Lao Tzu imagined the universe to be informed by an omnipresent, omnipotent Principle, which he called Tao. Now this word Tao means primarily “a road,” “a way”; and Lao Tzu’s Principle may therefore be conveniently translated by “the Way.”
Fearing, however, some confusion from the use of this term, the philosopher was careful to explain that “the way which can be walked upon is not the eternal Way.” But he never tells us definitely what the Way is. In one place he says it cannot find expression in words; in another he says, “Those who know do not tell; those who tell do not know.”
The latter saying was used by a famous poet as a weapon of ridicule against the treatise. “If those who know,” he argued, “do not tell, how comes it that Lao Tzu put his own knowledge into a book of five thousand and more words?”
We are assured, however, by Lao Tzu that “just as without going out of doors we can know the whole world, so without looking out of window we can know the Way.”
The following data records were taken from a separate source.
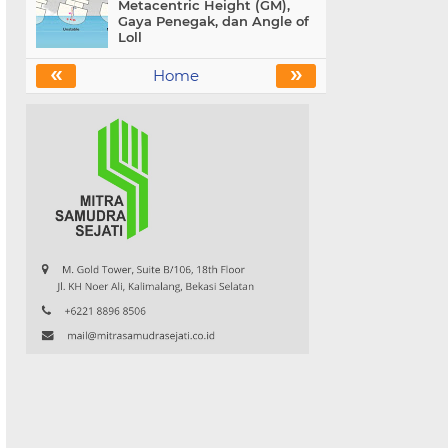
Metacentric Height (GM),
Gaya Penegak, dan Angle of
Loll
«
»
Home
Again we have, “Without moving, you shall know; without looking, you shall see; without doing, you shall achieve.”
Meanwhile, we are left to gather from isolated maxims some shadowy idea of what Lao Tzu meant by the Way.
It seems to have been a perpetual accommodation of self to one’s surroundings, with the minimum of effort, all progress being spontaneous and in the line of least resistance.
From this it is a mere step to doing nothing at all, the famous doctrine of Inaction, with all its paradoxes, which is really the criterion of Lao Tzu’s philosophy and will be always associated with Lao Tzu’s name.
Thus he says, “Perfect virtue does nothing, and consequently there is nothing which it does not do.”
Again, “The softest things in the world overcome the hardest; that which has no substance enters where there is no crevice.”
“Leave all things to take their natural courses, and do not interfere.”
“Only he who does nothing for his life’s sake can be truly said to value his life.”
“Govern a great nation as you would cook a small fish,”—do not overdo it. Do not try to force results. The well-known Greek injunction, “not to go beyond one’s destiny,” ouk huper moron, might well have fallen from Lao Tzu’s lips.
All this is the Way, which Lao Tzu tells us is “like the drawing of a bow,—it brings down the high and exalts the low,” reducing all things to a uniform plane.
He also says that if the Way prevails on earth, horses will be used for agricultural purposes; if the Way does not prevail, they will be used for war.